Nino… now is in the Cosmic Ear

Nino

Antonino Mazza è stata una delle più brillanti voci della letteratura canadese contemporanea. Proprio lui che era calabrese, di San Roberto d’Aspromonte. Oggi che scompare di scena non trovo modo migliore per onorare la sua memoria che ripubblicare una mia vecchia traduzione di una delle sue liriche più amate. Addio Nino, carissimo e gentile amico …

(Immagine: Antonino Mazza, Ottawa, 1990. Particolare da foto di Salvatore Piermarini)

 

La nostra casa in un orecchio cosmico – Antonino Mazza
traduzione di Ettore Castagna

In un orecchio cosmico di cime affilate e di declivî
dove ginestra e ciclamino in fiore
sono fianco a fianco con gli alberi di limone
vi è la casa dove sono nato.
Questa casa… guardala con gli occhi
di un bambino.
Un villaggio di campane affollato nella strada di velluto,
senza marciapiede. Domenica mattina, senza lunedì.
Com’è? Io stavo correndo a casa, v’erano ciliegie
mia madre aveva il canto di un’usignuolo
fra le labbra?
E nel pomeriggio? Siesta!

Il sole
era un magnete al vertice di un pianeta trasparente
E la nuvola? Il fiato ardente del Sahara fece turbinare
una sola nuvola, sopra il mare,
sopra la Sicilia,
fino a che, avvicinandosi al duro Aspromonte, fragile d’umidità,
essa si trovò… pronta a squarciarsi.
Ed esplose!
raggiungendo, violentemente, attraverso le stoppie testarde,
la terra.

Dopo il primo scroscio sui tetti di tegole indurite,
i torrenti sinuosi come serpenti d’argilla,
mutavano il loro corso, fuori dalle foreste di betulle,
giù per i ripidi pendii vulcanici,
lentamente,
come per ammirare la grazia del panorama austero: le erbe di vento (1)
gialle e rosa risplendenti sulle balze viola
e sulle steppe
la bianca coperta dei fiori d’arancio.
Prima della fine della pioggia mi sarei ritirato
nell’orecchio di mia madre, in silenzio.

Per quattro anni sognai il ritorno di mio padre.
Era un sogno di bimbo.
Era a bordo di una barchetta di porpora, ritornava
alla nostra bella Calabria.
Terra dei Fenici e degli Etruschi, bagnata
dal mare di Ulisse.
Per quattro anni lo attesi su una spiaggia petrosa.
Da dove potevo vedere i mandorli mescolarsi con le piante
d’ulivo
sulle colline,
e la casa ove sono nato.
Era andato a portare doni al mondo.
Sarebbe tornato, presto.

Mi sarei svegliato alla melodia degli usignoli.
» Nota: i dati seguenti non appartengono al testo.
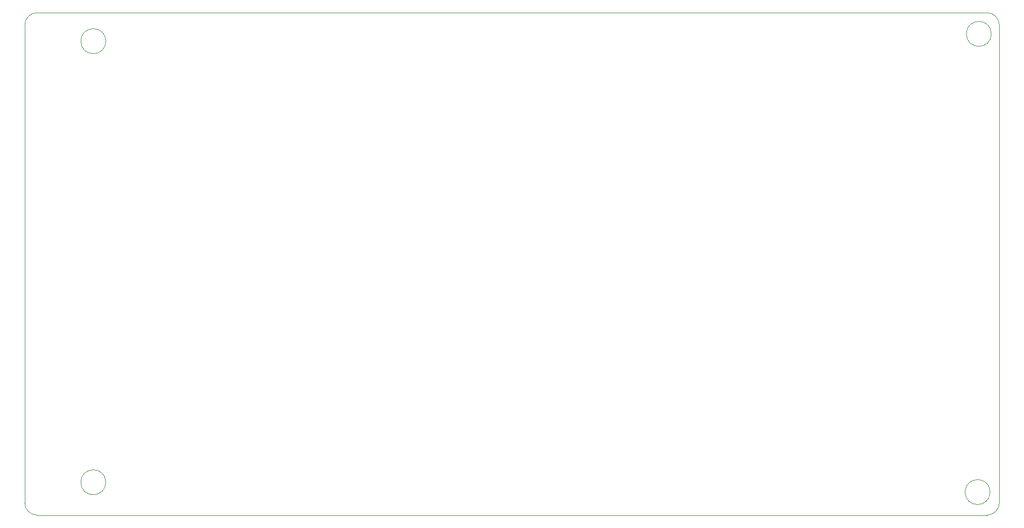
<source format=gbr>
%TF.GenerationSoftware,KiCad,Pcbnew,(5.1.9)-1*%
%TF.CreationDate,2021-05-09T20:57:10+02:00*%
%TF.ProjectId,opena3xx-hardware-controller-board,6f70656e-6133-4787-982d-686172647761,rev?*%
%TF.SameCoordinates,Original*%
%TF.FileFunction,Profile,NP*%
%FSLAX46Y46*%
G04 Gerber Fmt 4.6, Leading zero omitted, Abs format (unit mm)*
G04 Created by KiCad (PCBNEW (5.1.9)-1) date 2021-05-09 20:57:10*
%MOMM*%
%LPD*%
G01*
G04 APERTURE LIST*
%TA.AperFunction,Profile*%
%ADD10C,0.100000*%
%TD*%
%TA.AperFunction,Profile*%
%ADD11C,0.050000*%
%TD*%
G04 APERTURE END LIST*
D10*
X213265000Y-62230000D02*
G75*
G02*
X215265000Y-64230000I0J-2000000D01*
G01*
X215265000Y-140875000D02*
G75*
G02*
X213265000Y-142875000I-2000000J0D01*
G01*
X61000000Y-142875000D02*
G75*
G02*
X59000000Y-140875000I0J2000000D01*
G01*
X59000000Y-64230000D02*
G75*
G02*
X61000000Y-62230000I2000000J0D01*
G01*
D11*
X213965000Y-65630000D02*
G75*
G03*
X213965000Y-65630000I-2000000J0D01*
G01*
X213765000Y-139175000D02*
G75*
G03*
X213765000Y-139175000I-2000000J0D01*
G01*
X72000000Y-137600000D02*
G75*
G03*
X72000000Y-137600000I-2000000J0D01*
G01*
X72000000Y-66800000D02*
G75*
G03*
X72000000Y-66800000I-2000000J0D01*
G01*
D10*
X215265000Y-64230000D02*
X215265000Y-140875000D01*
X61000000Y-62230000D02*
X213265000Y-62230000D01*
X59000000Y-140875000D02*
X59000000Y-64230000D01*
X213265000Y-142875000D02*
X61000000Y-142875000D01*
M02*

</source>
Ed il sogno? E’ sera, ma non è buio. Le campane muoiono
nella strada dal blu profondo. Il cielo è un paradiso
di lucciole. Gli aromi dei lillà, dei limoni,
diluviano il tepore e la brezza. Il mare è uno specchio
di stelle purpuree. Stiamo cenando in terrazzo stanotte,
nell’aria di cristallo la luna è luce splendente.
Mantengo il ricordo di questo regalo cosmico
nel mio sonno.
Se il sogno non si fermasse, se la parola
se la casa
fosse nella parola e noi, per caso, dovessimo incontrarci,
la mia casa sarebbe la tua casa, prendila.

1) Erba di vento è un’espressione mutuata dal dialetto. Erba ‘e ventu  sta ad indicare un’erba selvatica e dalla  crescita casuale. Affidata al vento, appunto.